**Supplied records**:

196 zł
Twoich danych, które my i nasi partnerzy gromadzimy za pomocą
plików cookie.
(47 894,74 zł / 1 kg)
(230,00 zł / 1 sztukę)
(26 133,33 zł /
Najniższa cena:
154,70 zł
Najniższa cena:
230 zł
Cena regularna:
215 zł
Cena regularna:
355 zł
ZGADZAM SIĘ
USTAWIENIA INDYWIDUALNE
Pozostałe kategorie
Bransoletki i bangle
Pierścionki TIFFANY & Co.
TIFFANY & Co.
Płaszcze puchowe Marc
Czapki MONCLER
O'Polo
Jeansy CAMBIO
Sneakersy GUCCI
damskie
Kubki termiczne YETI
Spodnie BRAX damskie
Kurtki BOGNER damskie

**Try it**: Count the lines above holding "damskie". Give only the number.

**Expected answer**: 3